## TASK BRIEF
Your task is to retype every entry exactly, omitting nothing.

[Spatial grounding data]
============

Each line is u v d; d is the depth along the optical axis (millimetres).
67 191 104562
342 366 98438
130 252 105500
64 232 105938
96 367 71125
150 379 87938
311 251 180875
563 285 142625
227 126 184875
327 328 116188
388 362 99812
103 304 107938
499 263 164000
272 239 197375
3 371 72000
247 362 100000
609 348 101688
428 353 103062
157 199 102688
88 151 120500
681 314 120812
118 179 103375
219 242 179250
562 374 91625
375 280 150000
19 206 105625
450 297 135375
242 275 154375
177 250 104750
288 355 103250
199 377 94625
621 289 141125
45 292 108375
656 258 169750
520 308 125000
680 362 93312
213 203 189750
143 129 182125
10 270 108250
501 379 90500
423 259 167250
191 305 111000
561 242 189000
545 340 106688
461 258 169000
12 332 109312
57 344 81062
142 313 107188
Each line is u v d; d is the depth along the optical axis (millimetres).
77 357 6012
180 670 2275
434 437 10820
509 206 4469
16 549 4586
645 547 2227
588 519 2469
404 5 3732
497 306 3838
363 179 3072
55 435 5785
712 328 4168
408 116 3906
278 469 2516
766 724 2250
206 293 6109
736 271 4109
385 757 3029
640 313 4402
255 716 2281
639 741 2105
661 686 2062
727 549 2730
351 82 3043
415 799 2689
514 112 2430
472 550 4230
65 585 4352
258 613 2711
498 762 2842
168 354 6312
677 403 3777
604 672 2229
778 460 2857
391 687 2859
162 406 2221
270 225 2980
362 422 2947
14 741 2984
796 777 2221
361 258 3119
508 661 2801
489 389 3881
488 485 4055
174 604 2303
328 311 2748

============

## SOLUTION FOR THIS EXERCISE
Each line is u v d; d is the depth along the optical axis (millimetres).
67 191 104562
342 366 98438
130 252 105500
64 232 105938
96 367 71125
150 379 87938
311 251 180875
563 285 142625
227 126 184875
327 328 116188
388 362 99812
103 304 107938
499 263 164000
272 239 197375
3 371 72000
247 362 100000
609 348 101688
428 353 103062
157 199 102688
88 151 120500
681 314 120812
118 179 103375
219 242 179250
562 374 91625
375 280 150000
19 206 105625
450 297 135375
242 275 154375
177 250 104750
288 355 103250
199 377 94625
621 289 141125
45 292 108375
656 258 169750
520 308 125000
680 362 93312
213 203 189750
143 129 182125
10 270 108250
501 379 90500
423 259 167250
191 305 111000
561 242 189000
545 340 106688
461 258 169000
12 332 109312
57 344 81062
142 313 107188
Each line is u v d; d is the depth along the optical axis (millimetres).
77 357 6012
180 670 2275
434 437 10820
509 206 4469
16 549 4586
645 547 2227
588 519 2469
404 5 3732
497 306 3838
363 179 3072
55 435 5785
712 328 4168
408 116 3906
278 469 2516
766 724 2250
206 293 6109
736 271 4109
385 757 3029
640 313 4402
255 716 2281
639 741 2105
661 686 2062
727 549 2730
351 82 3043
415 799 2689
514 112 2430
472 550 4230
65 585 4352
258 613 2711
498 762 2842
168 354 6312
677 403 3777
604 672 2229
778 460 2857
391 687 2859
162 406 2221
270 225 2980
362 422 2947
14 741 2984
796 777 2221
361 258 3119
508 661 2801
489 389 3881
488 485 4055
174 604 2303
328 311 2748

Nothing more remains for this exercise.